++++ Data in this exercise
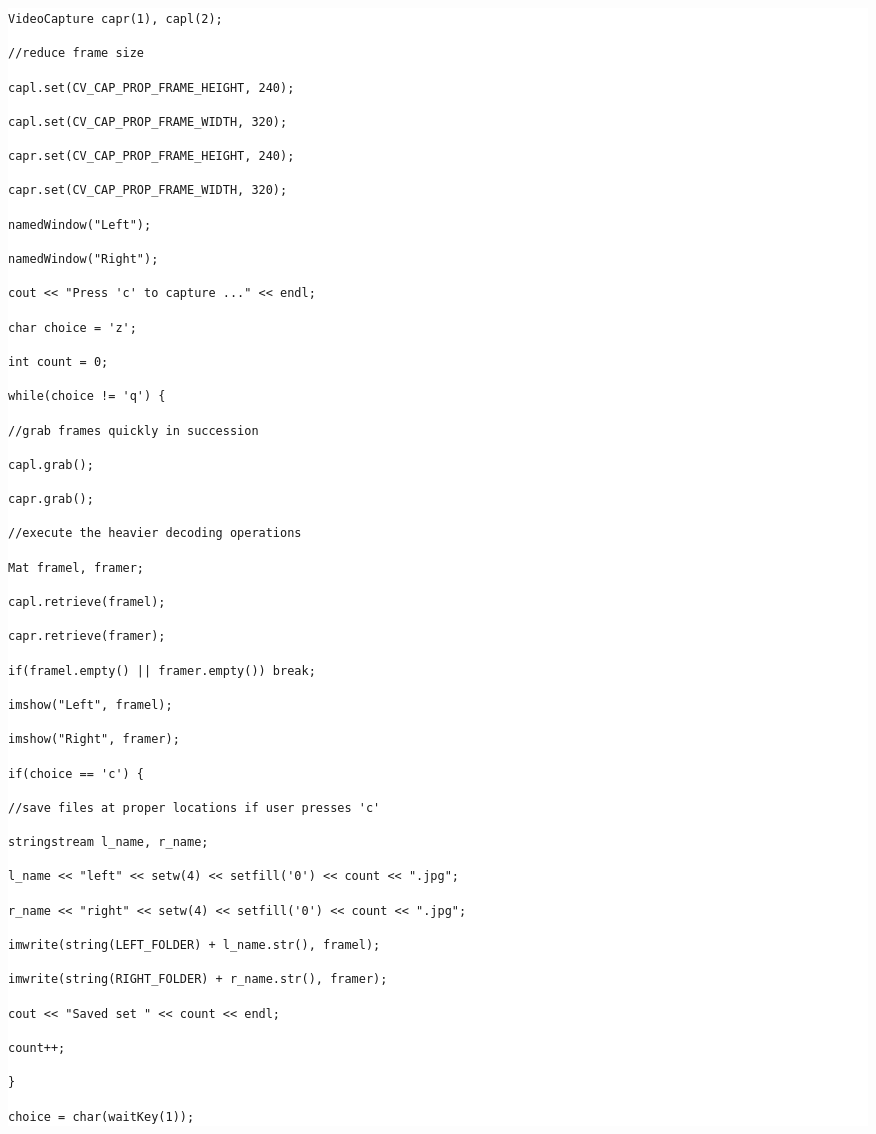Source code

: `VideoCapture capr(1), capl(2);`

`//reduce frame size`

`capl.set(CV_CAP_PROP_FRAME_HEIGHT, 240);`

`capl.set(CV_CAP_PROP_FRAME_WIDTH, 320);`

`capr.set(CV_CAP_PROP_FRAME_HEIGHT, 240);`

`capr.set(CV_CAP_PROP_FRAME_WIDTH, 320);`

`namedWindow("Left");`

`namedWindow("Right");`

`cout << "Press 'c' to capture ..." << endl;`

`char choice = 'z';`

`int count = 0;`

`while(choice != 'q') {`

`//grab frames quickly in succession`

`capl.grab();`

`capr.grab();`

`//execute the heavier decoding operations`

`Mat framel, framer;`

`capl.retrieve(framel);`

`capr.retrieve(framer);`

`if(framel.empty() || framer.empty()) break;`

`imshow("Left", framel);`

`imshow("Right", framer);`

`if(choice == 'c') {`

`//save files at proper locations if user presses 'c'`

`stringstream l_name, r_name;`

`l_name << "left" << setw(4) << setfill('0') << count << ".jpg";`

`r_name << "right" << setw(4) << setfill('0') << count << ".jpg";`

`imwrite(string(LEFT_FOLDER) + l_name.str(), framel);`

`imwrite(string(RIGHT_FOLDER) + r_name.str(), framer);`

`cout << "Saved set " << count << endl;`

`count++;`

`}`

`choice = char(waitKey(1));`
++++++++
Pick out each line in the entries above that contains the string "endl" and copy those lines.

### Response to this exercise
`cout << "Press 'c' to capture ..." << endl;`
`cout << "Saved set " << count << endl;`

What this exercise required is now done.